In the presence of disorder, we consider various modifications of the coin operator $$R$$:

• the rotation angle becomes random, $$\theta \rightarrow \theta + \delta\theta$$,

$$R_J(\theta) = \E^{-\I \sigma_y (\theta + J\delta\theta(x))/2},\; x \in I\,,$$
where $$J$$ is a coupling constant and $$\delta\theta$$ is uniformly distributed on the circle (quenched “rotation” disorder);

• the walker’s spin is changed by the impurity spin, polarized in the $$z$$ direction,

$$S_J(\phi) = \E^{-\I J \sigma_z \phi(x,t)},\; x \in I\,,$$
where the phase $$\phi(x,t)$$ can be randomly distributed on the circle (quench “spin” disorder, independent of time),

• or dependent on the particle’s state (self-consistent disorder),

$$\phi(x,t) = |\psi_\uparrow|^2 - |\psi_\downarrow|^2$$
or
$$\phi(x,t) = \frac{|\psi_\uparrow|^2 - |\psi_\downarrow|^2}{ |\psi_\uparrow|^2 + |\psi_\downarrow|^2}\,.$$
In the first case the impurity phase is proportional to the $$z$$ component of the particle spin, and in the second case, it is in addition normalized to the local particle density; this second form is invariant with respect to scale transformations of the spinor. For the self-consistent disorder the coin operator writes:
$$R_J(\theta,\phi) = S_J(\phi)R(\theta)\,,$$
and the quantum walk becomes nonlinear. Nonlinear quantum walks are studied in relation to the Dirac equation; in particular solitons and attractors, were recently predicted.

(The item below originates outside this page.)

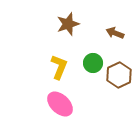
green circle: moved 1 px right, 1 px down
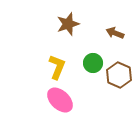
yellow L-shape: moved 2 px left
brown hexagon: rotated 10 degrees counterclockwise
pink ellipse: moved 4 px up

The two videos compare the probability density at the interface of the free (without disorder) and the random (with spatial disorder) quantum walks. The two cases show ballistic propagation on the edge state. The following two figures show the width of the probability at $$x=0$$ (spreading in the $$y$$ direction), for the free walk and the nonlinear walk with $$p=0.1$$ and $$J=100$$; we choose a large value of the coupling constant to strength the remarkable behavior in this case.  Indeed, it its worth noting that the presence of the nonlinear disorder do not prevent the walker to spread at a rate proportional to the time. This is in contrast with the usual behavior of a quantum walk, which localizes or diffuse as a result of disorder.  We also observe, as shown in the figures above, that in the random case the probability density distribution is slightly larger than in the free case near the interface. This is probably an effect due to disorder induced (anisotropic) localization, the density is confined in a region around its initial position. However, the presence of the edge state, wider in the case of disorder, prevents the localization along the $$y$$ axis.

### Noise and nonlinearity

The edge state is protected against disorder. If the amplitude of the noise in the rotation angle is not large enough to change the topology of the system, the edge state persists. Strong disorder may destroy it.  Figures above compare the spreading of the walker in the weak ($$p=0.05$$) and strong ($$p=0.2$$) disorder cases.

The nonlinear walk restore the edge state even in the presence of strong noise.   Spreading along the interface in the case of nonlinear (gray) and linear $$z$$-phase noise (red) walks for the same parameters. Stronger noise (below panels) do not destroy the coherence of the nonlinear walk on the edge channel.